### [Problem to solve]
Copy out each line of the entries below that contains the word "YAMAGUCHI".

━━━ Supplied material ━━━

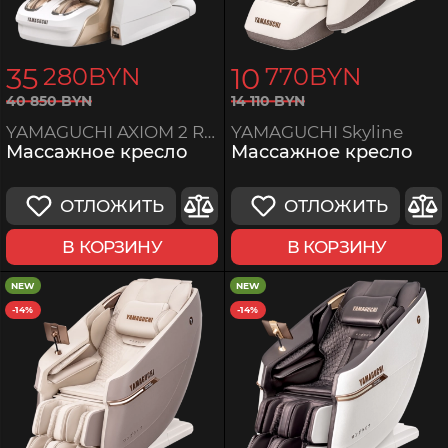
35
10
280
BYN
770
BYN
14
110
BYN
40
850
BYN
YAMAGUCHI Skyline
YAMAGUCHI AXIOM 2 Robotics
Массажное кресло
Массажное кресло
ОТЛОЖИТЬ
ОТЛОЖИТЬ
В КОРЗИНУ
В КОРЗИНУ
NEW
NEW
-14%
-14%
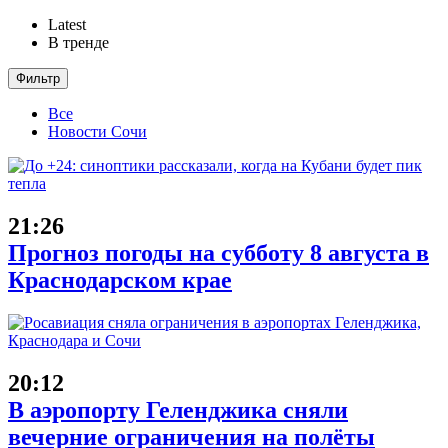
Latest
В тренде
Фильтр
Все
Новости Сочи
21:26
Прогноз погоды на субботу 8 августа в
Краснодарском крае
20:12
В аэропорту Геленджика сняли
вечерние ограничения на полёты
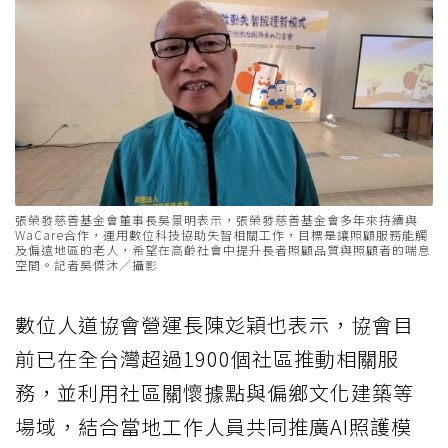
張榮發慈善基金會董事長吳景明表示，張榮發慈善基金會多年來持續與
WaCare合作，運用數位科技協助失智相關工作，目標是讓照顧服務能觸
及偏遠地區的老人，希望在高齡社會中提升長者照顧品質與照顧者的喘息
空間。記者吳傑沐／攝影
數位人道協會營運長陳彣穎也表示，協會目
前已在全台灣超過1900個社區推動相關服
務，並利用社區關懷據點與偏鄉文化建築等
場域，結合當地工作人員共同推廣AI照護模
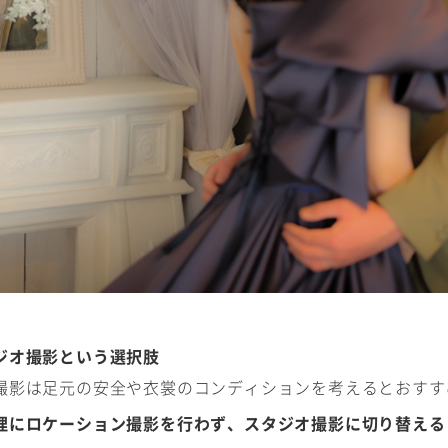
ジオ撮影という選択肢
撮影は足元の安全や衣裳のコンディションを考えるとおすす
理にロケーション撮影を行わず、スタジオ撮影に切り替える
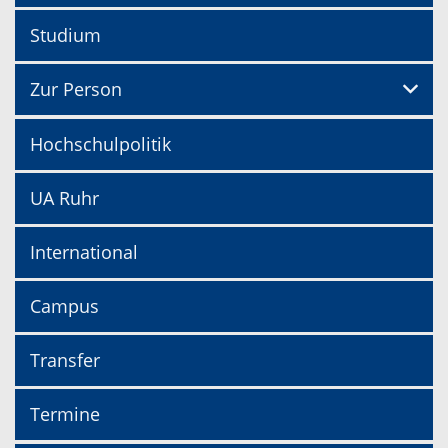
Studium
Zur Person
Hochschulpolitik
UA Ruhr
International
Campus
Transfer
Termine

━━━

### [Task solution]
YAMAGUCHI Skyline
YAMAGUCHI AXIOM 2 Robotics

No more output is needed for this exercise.